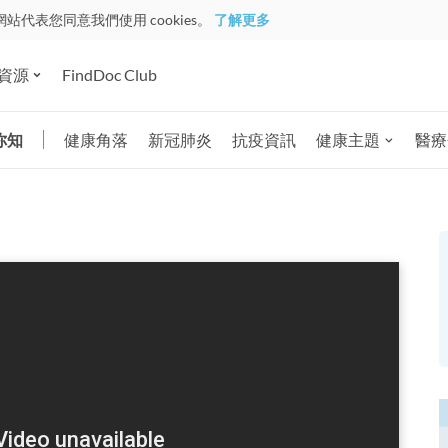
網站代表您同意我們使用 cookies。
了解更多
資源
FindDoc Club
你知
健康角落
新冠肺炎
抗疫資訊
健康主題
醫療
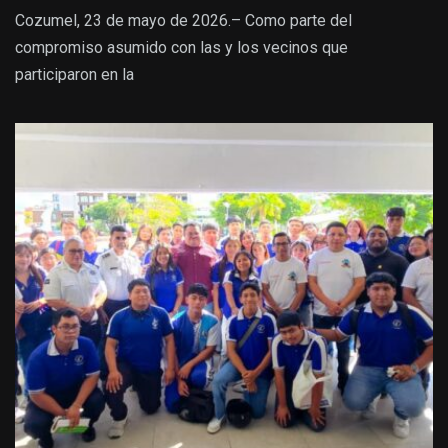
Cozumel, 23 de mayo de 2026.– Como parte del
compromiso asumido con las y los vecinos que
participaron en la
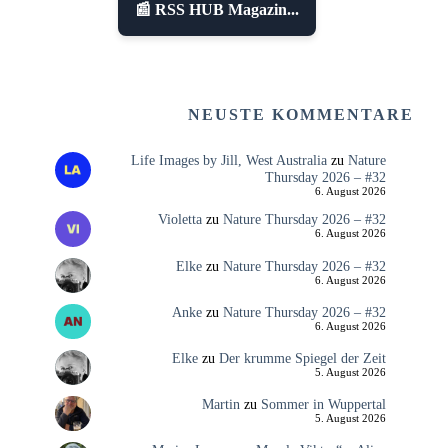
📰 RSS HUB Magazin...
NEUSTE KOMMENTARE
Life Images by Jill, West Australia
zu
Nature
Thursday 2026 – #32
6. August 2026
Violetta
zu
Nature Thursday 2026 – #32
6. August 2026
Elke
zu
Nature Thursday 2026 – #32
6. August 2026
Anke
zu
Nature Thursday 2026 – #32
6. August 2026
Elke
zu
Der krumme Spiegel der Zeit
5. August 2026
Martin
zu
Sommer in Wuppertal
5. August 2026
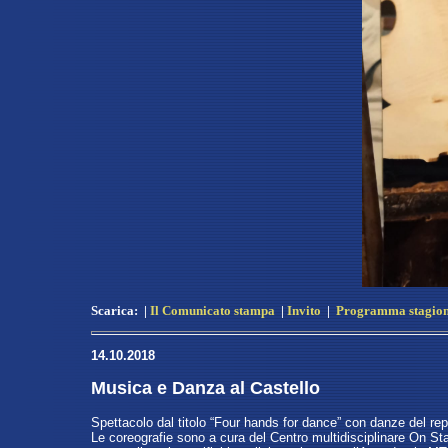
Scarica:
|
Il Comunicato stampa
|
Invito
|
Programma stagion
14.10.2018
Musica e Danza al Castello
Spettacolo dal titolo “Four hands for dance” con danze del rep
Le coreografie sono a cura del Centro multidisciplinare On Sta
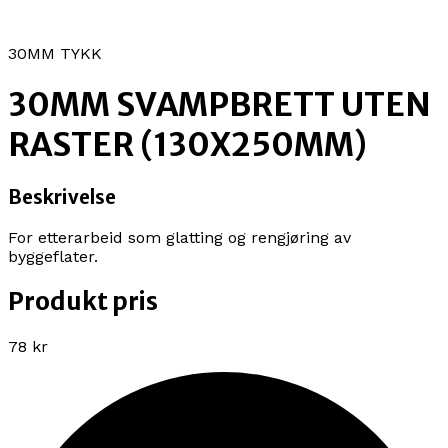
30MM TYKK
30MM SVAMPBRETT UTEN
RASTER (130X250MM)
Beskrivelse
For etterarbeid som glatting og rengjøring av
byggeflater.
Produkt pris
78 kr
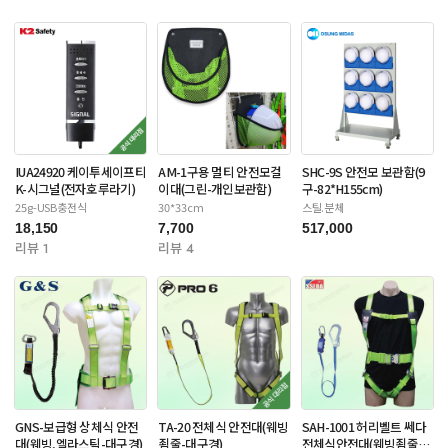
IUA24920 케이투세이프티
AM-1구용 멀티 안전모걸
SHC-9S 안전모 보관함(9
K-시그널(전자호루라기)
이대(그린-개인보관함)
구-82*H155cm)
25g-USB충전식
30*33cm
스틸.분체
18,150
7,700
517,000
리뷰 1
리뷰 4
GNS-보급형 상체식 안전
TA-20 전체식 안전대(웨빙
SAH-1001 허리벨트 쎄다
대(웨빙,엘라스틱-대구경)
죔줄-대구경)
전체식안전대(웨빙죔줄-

* * *

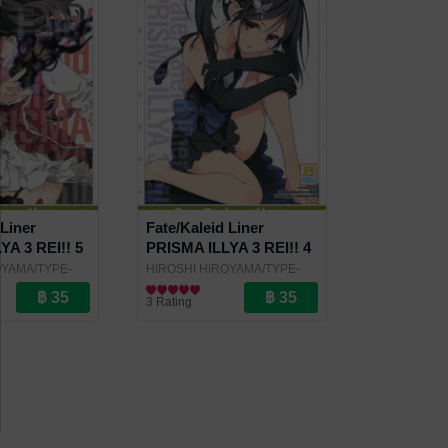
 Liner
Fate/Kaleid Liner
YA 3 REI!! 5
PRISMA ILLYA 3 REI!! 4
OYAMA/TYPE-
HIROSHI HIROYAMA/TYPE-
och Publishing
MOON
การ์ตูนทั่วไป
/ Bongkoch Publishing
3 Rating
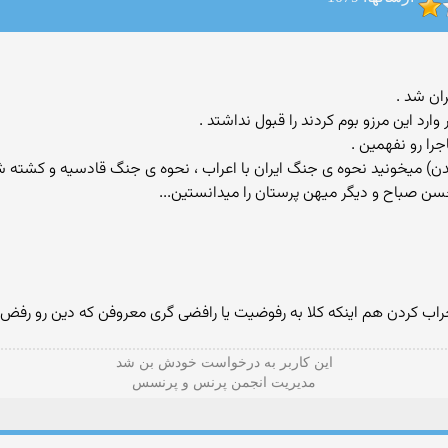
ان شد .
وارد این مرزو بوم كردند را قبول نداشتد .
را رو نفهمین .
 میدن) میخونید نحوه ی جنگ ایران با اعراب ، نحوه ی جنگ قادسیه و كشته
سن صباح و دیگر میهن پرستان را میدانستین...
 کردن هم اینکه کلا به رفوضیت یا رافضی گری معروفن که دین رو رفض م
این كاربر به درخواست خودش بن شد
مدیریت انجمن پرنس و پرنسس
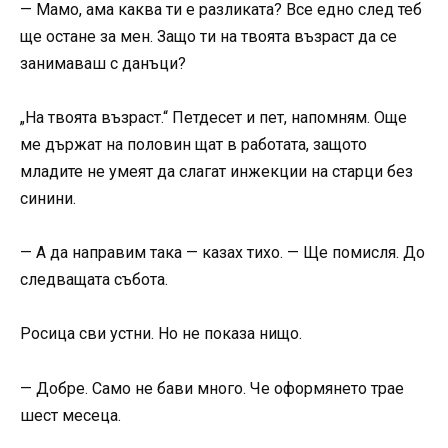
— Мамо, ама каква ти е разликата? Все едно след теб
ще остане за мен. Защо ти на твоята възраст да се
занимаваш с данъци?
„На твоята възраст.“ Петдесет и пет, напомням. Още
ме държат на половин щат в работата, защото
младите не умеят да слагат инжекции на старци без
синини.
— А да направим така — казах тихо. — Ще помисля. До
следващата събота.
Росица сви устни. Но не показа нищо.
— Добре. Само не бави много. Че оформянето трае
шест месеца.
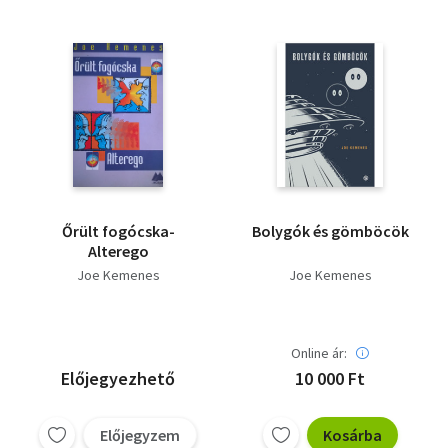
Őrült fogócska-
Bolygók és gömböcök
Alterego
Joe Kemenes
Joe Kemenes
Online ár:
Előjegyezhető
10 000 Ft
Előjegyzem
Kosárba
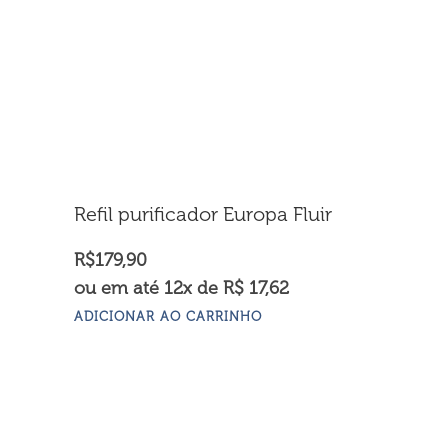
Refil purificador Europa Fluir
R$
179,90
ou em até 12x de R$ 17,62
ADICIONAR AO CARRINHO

* * *

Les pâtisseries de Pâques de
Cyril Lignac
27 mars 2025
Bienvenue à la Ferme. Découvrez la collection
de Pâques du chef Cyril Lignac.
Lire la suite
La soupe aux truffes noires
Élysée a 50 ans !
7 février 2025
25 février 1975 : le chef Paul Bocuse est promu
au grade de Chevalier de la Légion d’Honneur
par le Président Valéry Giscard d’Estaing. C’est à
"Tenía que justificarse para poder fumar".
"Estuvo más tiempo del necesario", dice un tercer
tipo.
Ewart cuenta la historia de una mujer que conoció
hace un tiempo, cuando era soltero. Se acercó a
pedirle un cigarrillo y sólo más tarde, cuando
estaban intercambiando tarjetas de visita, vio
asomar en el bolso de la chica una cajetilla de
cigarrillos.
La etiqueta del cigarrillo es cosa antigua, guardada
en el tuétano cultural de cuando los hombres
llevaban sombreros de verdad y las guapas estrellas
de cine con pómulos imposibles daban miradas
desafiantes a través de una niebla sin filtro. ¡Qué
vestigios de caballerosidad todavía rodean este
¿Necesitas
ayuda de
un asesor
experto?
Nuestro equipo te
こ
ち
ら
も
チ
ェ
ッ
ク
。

What needs to be done
Please copy every line of the records above in which "Publishing" appears.

Exercise response
och Publishing
/ Bongkoch Publishing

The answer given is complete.